While you don’t need a CDL to be a tractor trailer technician, it is certainly useful. You won’t be hauling anything, but you’ll be responsible for maintaining and fixing semi trucks. As a former OTR driver, you’ll know exactly how important proper maintenance is to keeping a fleet running smoothly.
You don’t need a CDL to operate a forklift, but many of the skills are transferable. You’ll probably work in a warehouse moving pallets of goods from one place to another. And you may even find yourself loading a trailer every once in a while.
Again, you don’t need a CDL to be a farm hand, and you don’t need any formal training at all. Your work will involve plowing, sowing, watering, fertilizing, and harvesting crops. This can be a great option for a former driver who prefers working outdoors and perhaps has an interest in gardening.
As a dispatcher, you’ll manage freight for a carrier. This means using load boards and personal connections to find freight, talk to brokers, negotiate contracts, and set up routes for drivers. You may also review driver logs or track driver hours in a role like this, so experience as a trucker will definitely be useful.

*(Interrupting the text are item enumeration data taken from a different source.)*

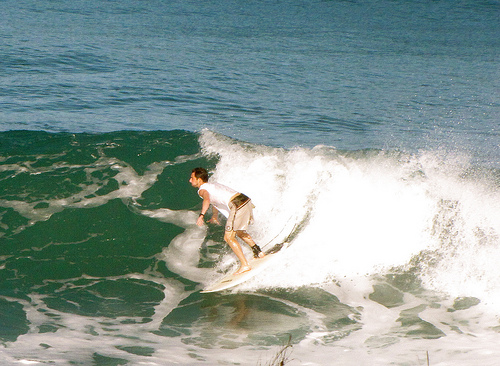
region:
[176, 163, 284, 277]
man on a surfboard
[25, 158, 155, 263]
green ocean water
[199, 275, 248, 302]
surfboard in the ocean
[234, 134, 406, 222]
ocean wave breaking behind the surfer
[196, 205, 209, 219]
watch on the wrist of the surfer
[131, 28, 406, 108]
vast ocean water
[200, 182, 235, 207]
surfer wearing a white shirt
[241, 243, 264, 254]
ankle wrap connected to the surfboard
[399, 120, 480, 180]
water spray from the breaking wave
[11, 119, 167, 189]
wave toppling over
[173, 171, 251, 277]
man is surfing on water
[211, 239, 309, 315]
man has white board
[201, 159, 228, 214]
man has white shirt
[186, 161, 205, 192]
man has brown hair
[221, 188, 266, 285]
man has grey pants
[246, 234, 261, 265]
black cable around ankle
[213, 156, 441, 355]
white wave is crashing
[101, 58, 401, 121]
blue and calm water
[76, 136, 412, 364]
waves crashing near man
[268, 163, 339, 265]
white wake behind board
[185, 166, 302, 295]
Surfer on his surfing board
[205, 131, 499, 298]
Sea wave crest near the surfer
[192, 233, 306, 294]
White surf board near the sea waves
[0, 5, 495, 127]
Blue sea in the back ground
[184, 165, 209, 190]
surfer head facing the waves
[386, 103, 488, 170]
Sea water splashes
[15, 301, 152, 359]
Sea water bubbles near the surfer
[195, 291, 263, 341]
reflection of surfer in the sea water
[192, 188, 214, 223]
Surfer's arm balancing on board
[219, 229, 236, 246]
Surfer's knees bent to help balance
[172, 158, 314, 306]
The man is surfing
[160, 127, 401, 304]
The man is surfing on a wave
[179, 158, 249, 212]
The man is wearing a white shirt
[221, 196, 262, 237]
The man is wearing white shorts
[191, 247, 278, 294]
The man has a white surfboard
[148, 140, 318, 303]
The surfer surfs on the surfboard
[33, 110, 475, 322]
Waves roll behind the surfer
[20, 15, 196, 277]
The water is a blue green color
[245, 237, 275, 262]
The man has a rope on his ankle to the surfboard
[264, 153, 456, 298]
Foam is on the top of the water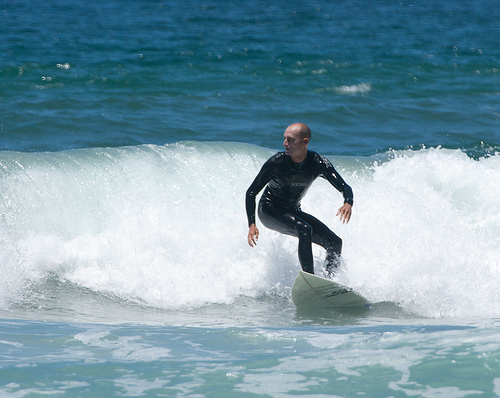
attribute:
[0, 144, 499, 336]
wave — big, foamy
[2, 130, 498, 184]
top — white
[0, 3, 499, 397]
ocean — dark blue, blue, ripply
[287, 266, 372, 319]
board — white, long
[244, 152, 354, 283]
suit — wet, rubber, shiny, black, part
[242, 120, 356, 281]
man — standing, balding, surfing, looking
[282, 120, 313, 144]
hair — very short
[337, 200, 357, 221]
hand — bare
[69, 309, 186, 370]
foam — white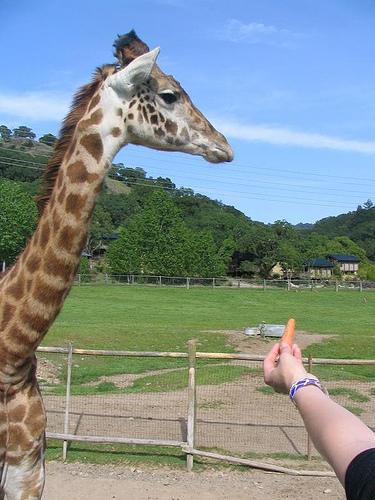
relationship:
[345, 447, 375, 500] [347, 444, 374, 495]
shirt on shirt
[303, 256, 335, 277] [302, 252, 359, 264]
building with roof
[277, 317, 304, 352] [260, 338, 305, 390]
carrot in hand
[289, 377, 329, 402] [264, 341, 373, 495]
bracelet on arm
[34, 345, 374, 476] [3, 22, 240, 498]
fence next to giraffe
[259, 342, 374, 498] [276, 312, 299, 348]
person holding carrot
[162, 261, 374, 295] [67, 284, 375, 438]
fence set up field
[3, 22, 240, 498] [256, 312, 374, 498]
giraffe beside person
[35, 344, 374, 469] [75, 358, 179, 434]
fence has wire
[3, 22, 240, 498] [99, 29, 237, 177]
giraffe has head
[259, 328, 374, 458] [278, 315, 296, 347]
hand has carrot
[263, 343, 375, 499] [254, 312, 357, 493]
person has arm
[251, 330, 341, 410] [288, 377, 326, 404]
wrist has bracelet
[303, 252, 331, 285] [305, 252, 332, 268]
house has roof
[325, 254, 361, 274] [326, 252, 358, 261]
house has roof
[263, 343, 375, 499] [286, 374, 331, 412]
person wears wrist band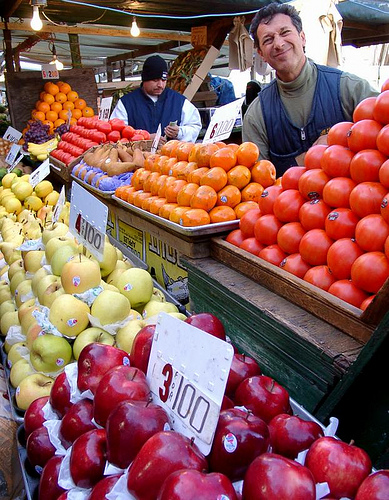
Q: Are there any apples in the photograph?
A: Yes, there are apples.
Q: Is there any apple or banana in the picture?
A: Yes, there are apples.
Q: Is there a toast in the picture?
A: No, there are no toasts.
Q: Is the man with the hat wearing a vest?
A: Yes, the man is wearing a vest.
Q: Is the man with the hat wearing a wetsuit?
A: No, the man is wearing a vest.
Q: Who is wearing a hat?
A: The man is wearing a hat.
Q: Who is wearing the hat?
A: The man is wearing a hat.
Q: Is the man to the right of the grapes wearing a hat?
A: Yes, the man is wearing a hat.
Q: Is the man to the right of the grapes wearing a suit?
A: No, the man is wearing a hat.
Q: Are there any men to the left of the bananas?
A: No, the man is to the right of the bananas.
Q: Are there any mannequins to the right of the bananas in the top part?
A: No, there is a man to the right of the bananas.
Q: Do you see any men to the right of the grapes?
A: Yes, there is a man to the right of the grapes.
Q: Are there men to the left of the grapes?
A: No, the man is to the right of the grapes.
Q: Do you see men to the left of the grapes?
A: No, the man is to the right of the grapes.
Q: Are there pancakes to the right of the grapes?
A: No, there is a man to the right of the grapes.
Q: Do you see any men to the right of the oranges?
A: Yes, there is a man to the right of the oranges.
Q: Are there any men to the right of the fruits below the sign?
A: Yes, there is a man to the right of the oranges.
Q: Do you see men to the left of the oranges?
A: No, the man is to the right of the oranges.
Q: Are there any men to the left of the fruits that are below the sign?
A: No, the man is to the right of the oranges.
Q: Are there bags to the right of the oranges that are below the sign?
A: No, there is a man to the right of the oranges.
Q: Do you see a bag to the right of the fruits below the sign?
A: No, there is a man to the right of the oranges.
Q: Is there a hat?
A: Yes, there is a hat.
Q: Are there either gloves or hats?
A: Yes, there is a hat.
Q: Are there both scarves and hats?
A: No, there is a hat but no scarves.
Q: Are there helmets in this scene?
A: No, there are no helmets.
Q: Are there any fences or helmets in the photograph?
A: No, there are no helmets or fences.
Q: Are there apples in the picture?
A: Yes, there is an apple.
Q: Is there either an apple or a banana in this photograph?
A: Yes, there is an apple.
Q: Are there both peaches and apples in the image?
A: No, there is an apple but no peaches.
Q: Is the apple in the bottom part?
A: Yes, the apple is in the bottom of the image.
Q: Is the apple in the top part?
A: No, the apple is in the bottom of the image.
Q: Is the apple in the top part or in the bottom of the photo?
A: The apple is in the bottom of the image.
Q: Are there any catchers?
A: No, there are no catchers.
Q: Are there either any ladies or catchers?
A: No, there are no catchers or ladies.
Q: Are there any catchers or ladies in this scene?
A: No, there are no catchers or ladies.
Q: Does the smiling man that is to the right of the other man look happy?
A: Yes, the man is happy.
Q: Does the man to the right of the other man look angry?
A: No, the man is happy.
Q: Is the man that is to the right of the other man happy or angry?
A: The man is happy.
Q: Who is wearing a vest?
A: The man is wearing a vest.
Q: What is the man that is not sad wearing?
A: The man is wearing a vest.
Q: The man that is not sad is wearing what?
A: The man is wearing a vest.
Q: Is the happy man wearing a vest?
A: Yes, the man is wearing a vest.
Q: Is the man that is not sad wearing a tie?
A: No, the man is wearing a vest.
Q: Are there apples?
A: Yes, there are apples.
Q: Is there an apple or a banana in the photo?
A: Yes, there are apples.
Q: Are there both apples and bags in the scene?
A: No, there are apples but no bags.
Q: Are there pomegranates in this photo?
A: No, there are no pomegranates.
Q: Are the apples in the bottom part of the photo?
A: Yes, the apples are in the bottom of the image.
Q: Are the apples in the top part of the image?
A: No, the apples are in the bottom of the image.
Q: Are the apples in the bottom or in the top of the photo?
A: The apples are in the bottom of the image.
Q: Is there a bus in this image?
A: No, there are no buses.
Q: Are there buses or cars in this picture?
A: No, there are no buses or cars.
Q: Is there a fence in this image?
A: No, there are no fences.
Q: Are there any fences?
A: No, there are no fences.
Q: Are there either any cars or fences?
A: No, there are no fences or cars.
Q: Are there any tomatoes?
A: Yes, there are tomatoes.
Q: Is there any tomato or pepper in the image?
A: Yes, there are tomatoes.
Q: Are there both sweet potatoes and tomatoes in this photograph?
A: Yes, there are both tomatoes and a sweet potato.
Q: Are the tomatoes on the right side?
A: Yes, the tomatoes are on the right of the image.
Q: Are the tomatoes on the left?
A: No, the tomatoes are on the right of the image.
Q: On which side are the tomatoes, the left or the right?
A: The tomatoes are on the right of the image.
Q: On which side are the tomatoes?
A: The tomatoes are on the right of the image.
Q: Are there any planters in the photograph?
A: No, there are no planters.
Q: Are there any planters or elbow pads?
A: No, there are no planters or elbow pads.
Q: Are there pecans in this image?
A: No, there are no pecans.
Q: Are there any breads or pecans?
A: No, there are no pecans or breads.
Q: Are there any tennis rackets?
A: No, there are no tennis rackets.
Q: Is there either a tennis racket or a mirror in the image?
A: No, there are no rackets or mirrors.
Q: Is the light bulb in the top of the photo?
A: Yes, the light bulb is in the top of the image.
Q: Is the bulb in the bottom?
A: No, the bulb is in the top of the image.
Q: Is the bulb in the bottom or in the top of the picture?
A: The bulb is in the top of the image.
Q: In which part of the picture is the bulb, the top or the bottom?
A: The bulb is in the top of the image.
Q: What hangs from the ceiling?
A: The light bulb hangs from the ceiling.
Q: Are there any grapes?
A: Yes, there are grapes.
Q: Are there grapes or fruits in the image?
A: Yes, there are grapes.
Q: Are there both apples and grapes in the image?
A: Yes, there are both grapes and an apple.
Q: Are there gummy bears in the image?
A: No, there are no gummy bears.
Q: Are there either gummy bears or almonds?
A: No, there are no gummy bears or almonds.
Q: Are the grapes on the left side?
A: Yes, the grapes are on the left of the image.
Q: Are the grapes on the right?
A: No, the grapes are on the left of the image.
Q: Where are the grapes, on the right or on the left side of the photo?
A: The grapes are on the left of the image.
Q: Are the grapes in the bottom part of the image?
A: No, the grapes are in the top of the image.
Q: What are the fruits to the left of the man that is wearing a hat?
A: The fruits are grapes.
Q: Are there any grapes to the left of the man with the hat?
A: Yes, there are grapes to the left of the man.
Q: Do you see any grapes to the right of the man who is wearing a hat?
A: No, the grapes are to the left of the man.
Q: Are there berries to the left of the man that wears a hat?
A: No, there are grapes to the left of the man.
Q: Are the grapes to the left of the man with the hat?
A: Yes, the grapes are to the left of the man.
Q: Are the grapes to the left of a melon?
A: No, the grapes are to the left of the man.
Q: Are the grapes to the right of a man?
A: No, the grapes are to the left of a man.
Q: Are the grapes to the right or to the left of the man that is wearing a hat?
A: The grapes are to the left of the man.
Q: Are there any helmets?
A: No, there are no helmets.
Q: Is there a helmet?
A: No, there are no helmets.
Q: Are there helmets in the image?
A: No, there are no helmets.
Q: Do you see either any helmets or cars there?
A: No, there are no helmets or cars.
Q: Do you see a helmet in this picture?
A: No, there are no helmets.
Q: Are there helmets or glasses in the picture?
A: No, there are no helmets or glasses.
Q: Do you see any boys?
A: No, there are no boys.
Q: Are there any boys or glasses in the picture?
A: No, there are no boys or glasses.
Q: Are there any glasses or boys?
A: No, there are no boys or glasses.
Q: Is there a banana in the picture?
A: Yes, there are bananas.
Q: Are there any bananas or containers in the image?
A: Yes, there are bananas.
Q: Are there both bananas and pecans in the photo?
A: No, there are bananas but no pecans.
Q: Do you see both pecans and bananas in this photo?
A: No, there are bananas but no pecans.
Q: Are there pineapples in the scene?
A: No, there are no pineapples.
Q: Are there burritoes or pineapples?
A: No, there are no pineapples or burritoes.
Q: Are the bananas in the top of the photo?
A: Yes, the bananas are in the top of the image.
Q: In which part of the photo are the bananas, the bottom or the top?
A: The bananas are in the top of the image.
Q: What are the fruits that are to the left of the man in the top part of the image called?
A: The fruits are bananas.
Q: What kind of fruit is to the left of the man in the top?
A: The fruits are bananas.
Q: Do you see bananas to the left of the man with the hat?
A: Yes, there are bananas to the left of the man.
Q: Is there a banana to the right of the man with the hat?
A: No, the bananas are to the left of the man.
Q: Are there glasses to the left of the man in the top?
A: No, there are bananas to the left of the man.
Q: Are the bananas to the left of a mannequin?
A: No, the bananas are to the left of the man.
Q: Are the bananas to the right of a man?
A: No, the bananas are to the left of a man.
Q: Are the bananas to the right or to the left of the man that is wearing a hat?
A: The bananas are to the left of the man.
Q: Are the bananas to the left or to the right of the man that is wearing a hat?
A: The bananas are to the left of the man.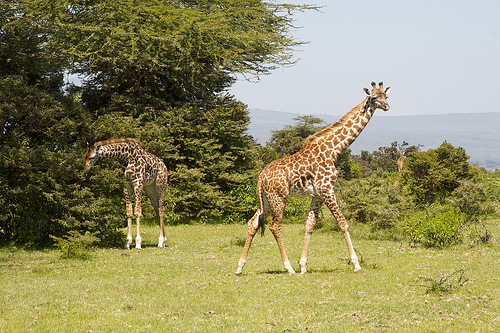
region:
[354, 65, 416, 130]
the head of a giraffe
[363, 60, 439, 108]
the eyes of a giraffe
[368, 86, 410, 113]
the mouth of a giraffe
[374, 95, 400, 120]
the nose of a giraffe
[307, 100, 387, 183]
the neck of a giraffe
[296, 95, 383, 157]
the main of a giraffe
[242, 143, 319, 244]
a tail of a giraffe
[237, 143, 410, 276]
the legs of a giraffe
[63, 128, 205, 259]
a book near a tree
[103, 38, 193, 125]
green leaves on a tree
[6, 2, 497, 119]
clear light blue sky with no clouds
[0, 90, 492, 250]
tall bushes planted behind giraffes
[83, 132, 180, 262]
baby giraffe eating bushes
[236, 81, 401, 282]
young giraffe standing in grassy field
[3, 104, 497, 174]
tall mountains sitting in background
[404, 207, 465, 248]
small bush sitting near giraffe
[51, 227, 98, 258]
smaller bush sitting near larger bush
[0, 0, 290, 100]
tall trees sitting behind bushes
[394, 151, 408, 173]
tall animal hiding in bushes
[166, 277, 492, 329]
many patches of brown grass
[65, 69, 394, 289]
Two giraffes in the wild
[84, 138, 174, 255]
Giraffe eating leaves off of the tree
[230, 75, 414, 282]
Giraffe looking to the right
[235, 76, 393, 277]
Giraffe walking away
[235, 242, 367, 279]
Four white legs on giraffe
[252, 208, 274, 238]
Black hair on giraffe tail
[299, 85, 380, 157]
Brown and white mane on giraffe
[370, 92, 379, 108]
Black eye on giraffe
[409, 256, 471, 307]
Small green bush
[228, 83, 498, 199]
Mountains in the distance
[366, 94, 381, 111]
the eye of a giraffe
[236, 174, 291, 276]
the tail of a giraffe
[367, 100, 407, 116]
the nose of a giraffe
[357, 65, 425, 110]
the ears of a giraffe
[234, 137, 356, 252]
the body of a giraffe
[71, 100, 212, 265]
a giraffe near a tree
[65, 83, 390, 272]
giraffes in the grass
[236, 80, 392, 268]
a giraffe standing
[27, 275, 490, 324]
grass they are standing on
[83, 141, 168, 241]
a giraffe bent over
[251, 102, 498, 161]
a hill in the background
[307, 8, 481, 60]
the clear blue sky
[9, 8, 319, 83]
the branch of the tree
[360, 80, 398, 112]
the face of the giraffe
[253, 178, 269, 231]
the tail of the giraffe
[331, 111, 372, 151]
the neck of the giraffe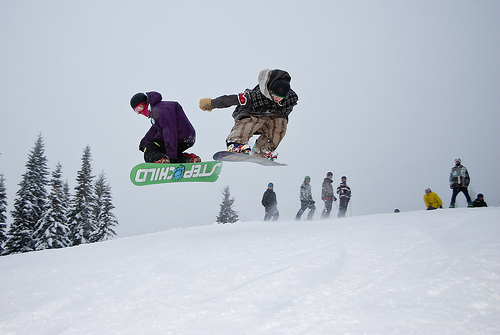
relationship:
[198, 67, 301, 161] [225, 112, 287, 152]
man with plaid pants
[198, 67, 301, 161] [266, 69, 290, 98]
man with hat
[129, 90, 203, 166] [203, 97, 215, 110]
man with gloves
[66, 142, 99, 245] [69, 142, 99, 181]
pine tree creates an outline in sky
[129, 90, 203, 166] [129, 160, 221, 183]
man riding snowboard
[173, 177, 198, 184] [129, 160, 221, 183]
board edge lining snowboard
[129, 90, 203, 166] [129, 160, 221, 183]
man holding snowboard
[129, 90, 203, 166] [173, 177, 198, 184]
man holding board edge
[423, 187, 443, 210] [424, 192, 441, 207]
man wearing coat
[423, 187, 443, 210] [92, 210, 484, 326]
man skiing on hill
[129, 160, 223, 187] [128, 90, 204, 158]
snowboard carries a snowboarder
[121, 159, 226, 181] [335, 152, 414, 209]
snowboard flies over ground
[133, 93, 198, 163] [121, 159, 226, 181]
man riding on snowboard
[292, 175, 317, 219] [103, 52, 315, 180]
man watching snowboarders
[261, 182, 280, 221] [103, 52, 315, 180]
man watching snowboarders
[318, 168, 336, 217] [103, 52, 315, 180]
man watching snowboarders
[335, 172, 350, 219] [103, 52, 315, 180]
man watching snowboarders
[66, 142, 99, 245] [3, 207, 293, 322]
pine tree are standing upon hill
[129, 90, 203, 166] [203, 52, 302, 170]
man midair with man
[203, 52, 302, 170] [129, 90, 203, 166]
man slightly ahead of man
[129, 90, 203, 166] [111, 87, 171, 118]
man wearing glasses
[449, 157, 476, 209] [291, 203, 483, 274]
man standing upon snow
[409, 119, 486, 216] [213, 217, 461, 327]
man bounding forward over snow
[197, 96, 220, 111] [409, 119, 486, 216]
hand balancing man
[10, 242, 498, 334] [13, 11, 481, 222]
snow blowing in wind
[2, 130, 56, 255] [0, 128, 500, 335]
pine tree rests on snow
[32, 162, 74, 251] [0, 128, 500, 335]
pine tree rests on snow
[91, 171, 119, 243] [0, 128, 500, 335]
pine tree rests on snow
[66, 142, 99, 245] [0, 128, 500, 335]
pine tree rests on snow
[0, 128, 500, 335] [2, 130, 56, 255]
snow beautifies pine tree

If you’ve been a trucker for a while and know a lot about the industry, becoming a recruiter could be very rewarding. You will work to find new drivers and match them to jobs in the industry. And you’ll probably talk to a lot of people who have just gotten their CDL or who are considering getting it, and you’ll be able to share your experiences as a truck driver with them to help them decide if a career in transportation is right for them.
Getting a CDL takes a lot of time and dedication. And you may be reluctant to let all your hard work go to waste by letting your CDL expire or lapse, even if you decide that OTR driving isn’t for you. Below are some jobs that require a current CDL but that aren’t the same as driving long-haul routes across the country.
Many former truck drivers become bus drivers after leaving the trucking industry. City buses, school buses, or even tour buses are all options if you have your P and S endorsements.
If you decide to pursue a career in highway maintenance after getting your CDL, you may find yourself operating dump trucks, skid steers, or concrete mixers.
As an equipment operator, you might operate trash compactors, pump trucks, bush hogs, steamrollers, knuckle boom loaders, or a variety of other heavy machinery.
This is a great career option if you have an exemplary driving record. Carriers and CDL schools are always looking for qualified instructors, trainers, and mentors to guide the new generation of truck drivers.
If you’re looking for more administration and office work, you might like being a transportation supervisor. You will monitor the transportation budget, implement business objectives, and supervise employee performance. You’ll also likely be involved with making sure drivers and carriers adhere to safety standards and delegate tasks to drivers.